Potential causes for this hypermobility arises from resection of the supporting ligaments during implantation. Excessive hypermobility during flexion, as seen in Case 1, could be a result of removal of the PLL, which is performed during cervical discectomy to ensure complete canal and exit foraminal decompression. Studies conducted by McAfee et al. (9) and Yu et al. (10), have shown that the PLL contributes towards the balance and stability of the cervical spine, naturally resisting excessive flexion. As such, they recommend that, where it does not interfere with nerve decompression, the PLL should be preserved during cervical spine surgery. This argument is counter-productive for CTDR surgery. However, as the goal is to decompress the neurological elements, and PLL resection is accepted as an important aspect of this surgery to confirm decompression.

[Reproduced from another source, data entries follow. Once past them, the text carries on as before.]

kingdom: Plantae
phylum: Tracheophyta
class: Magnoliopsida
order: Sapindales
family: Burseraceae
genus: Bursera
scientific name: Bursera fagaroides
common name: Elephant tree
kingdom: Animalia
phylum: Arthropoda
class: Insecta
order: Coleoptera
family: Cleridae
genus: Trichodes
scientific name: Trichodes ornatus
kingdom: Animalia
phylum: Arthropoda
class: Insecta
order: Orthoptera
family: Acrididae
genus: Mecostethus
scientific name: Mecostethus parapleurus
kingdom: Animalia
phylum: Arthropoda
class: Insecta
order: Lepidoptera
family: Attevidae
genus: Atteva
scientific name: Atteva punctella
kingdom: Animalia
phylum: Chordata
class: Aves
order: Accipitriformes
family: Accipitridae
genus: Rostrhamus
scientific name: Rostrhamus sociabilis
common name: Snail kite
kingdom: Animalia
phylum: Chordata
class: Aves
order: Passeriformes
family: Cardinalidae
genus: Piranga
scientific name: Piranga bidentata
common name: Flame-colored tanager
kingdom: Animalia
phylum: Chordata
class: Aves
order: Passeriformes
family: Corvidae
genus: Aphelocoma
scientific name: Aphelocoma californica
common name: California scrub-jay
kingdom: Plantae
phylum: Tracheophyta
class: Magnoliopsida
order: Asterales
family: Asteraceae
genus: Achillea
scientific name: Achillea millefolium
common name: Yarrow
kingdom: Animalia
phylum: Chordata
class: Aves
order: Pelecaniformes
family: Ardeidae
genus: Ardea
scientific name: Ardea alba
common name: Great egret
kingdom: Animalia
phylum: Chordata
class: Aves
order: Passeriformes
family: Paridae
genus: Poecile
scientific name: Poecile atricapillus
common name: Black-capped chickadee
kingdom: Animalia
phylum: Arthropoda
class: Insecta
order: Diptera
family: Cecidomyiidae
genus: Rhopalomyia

The hypermobility during extension observed in Case 2 is caused by the resection of the anterior longitudinal ligament (ALL) which covers the anterior surface of the vertebral column, resisting excessive extension. Studies of the lumbar spine have shown the anterior longitudinal ligament is important in the biomechanics of the spine, resisting hypermobility, anterior migration and excessive facet joint loading following lumbar arthroplasty (11-13). However, for the cervical spine, ALL removal is essential to performing the discectomy as other structures such as the vertebral artery and spinal cord prevent alternative approaches. As such, perhaps it is valuable for surgeons to consider and investigate potential artificial reconstruction of the anterior longitudinal ligament with CTDR.
The key issue with such hypermobility is the fear that it will cause increased stress loading on the facet joints, accelerating their degeneration. This has been well known as an addition cause of pain in both the neck and lower back (14,15). As such hypermobility could result in such patients returning with additional pathologies in the future, an undesirable long-term outcome for a surgical procedure.
Cervical arthroplasty, as a technique, has advanced tremendously since its first use. While improvements have been made with each generation, as seen in this case study there are still complications which arise. Here we have reported two cases of focal hypermobility following CTDR with the LDR device, the Mobi-C cervical artificial disc. While both patients remained asymptomatic during follow-up, the potential for accelerated facet joint degeneration remains a concern. Potential preventative measures include preservation of the PLL and replacement of the ALL with an artificial substitute.
Conflicts of Interest: The authors have no conflicts of interest to declare.
Informed Consent: Written informed consent was obtained from the patients for publication of this manuscript and any accompanying images.